PROBLEM STATEMENT: Pick up the passage below about Alfred Hitchcock's very good year and continue it from its last sentence.

Alfred Hitchcock, one of the first directors to establish his personality as a brand, has always been a part of the zeitgeist. The most famous director is having a very good year.
It was just last August that his 1958 film “Vertigo” displaced “Citizen Kane” at the pinnacle of the every-ten-year list of the greatest movies ever made conducted by the venerable British magazine “Sight and Sound.” And his personal life — his fetish for the cool blonde whose refined appearance masks vivid sexuality — inspired two movies, HBO’s “The Girl,” with Toby Jones as the master and Sienna Miller as Tippi Hedren, and “Hitchcock,” starring Anthony Hopkins as Hitch, Helen Mirren as a reimagined Alma Hitchcock, and Scarlett Johansson as Janet Leigh. (At least if you believe that, as long as you spell his name right, it’s good publicity. Otherwise we might not count “The Girl” and “Hitchcock” in the plus column.)

Landmark coordinate records:
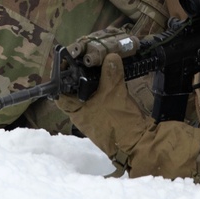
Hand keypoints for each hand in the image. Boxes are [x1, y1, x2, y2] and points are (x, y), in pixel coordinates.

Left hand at [57, 53, 199, 178]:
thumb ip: (111, 74)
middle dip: (80, 73)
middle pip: (75, 89)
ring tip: (98, 60)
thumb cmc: (118, 121)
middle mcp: (82, 113)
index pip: (61, 90)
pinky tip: (110, 73)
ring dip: (93, 78)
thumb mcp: (113, 93)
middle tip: (86, 56)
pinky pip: (102, 95)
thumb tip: (111, 56)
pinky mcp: (108, 113)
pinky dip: (104, 84)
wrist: (139, 142)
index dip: (62, 74)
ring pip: (89, 92)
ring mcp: (95, 114)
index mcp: (76, 111)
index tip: (68, 59)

ANSWER FOR THIS EXERCISE:
Certainly the carefully-orchestrated release of his nine surviving silent films, freshly restored by the British Film Institute National Archive, is burnishing his already polished reputation. (“The Mountain Eagle,” his second film, made in 1926, is considered to be a lost film. We eagerly await its rediscovery in some overlooked closet or basement.) Cinephiles around the world are gathering to watch the movies, made between 1925 and 1929, in venues from coast to coast.
The first United States performances were held in San Francisco under the auspices of the San Francisco Silent Film Festival, at the venerable 1922 movie palace the Castro, on June 14, 15, and 16th. Following the Silent Film Festival’s most excellent tradition, the movies were shown with live musical accompaniment, ranging from solo piano to the five-member Mont Alto Motion Picture Orchestra. UPDATE: Next up: The Los Angeles County Museum starts the series Thursday, June 27, running through July 13.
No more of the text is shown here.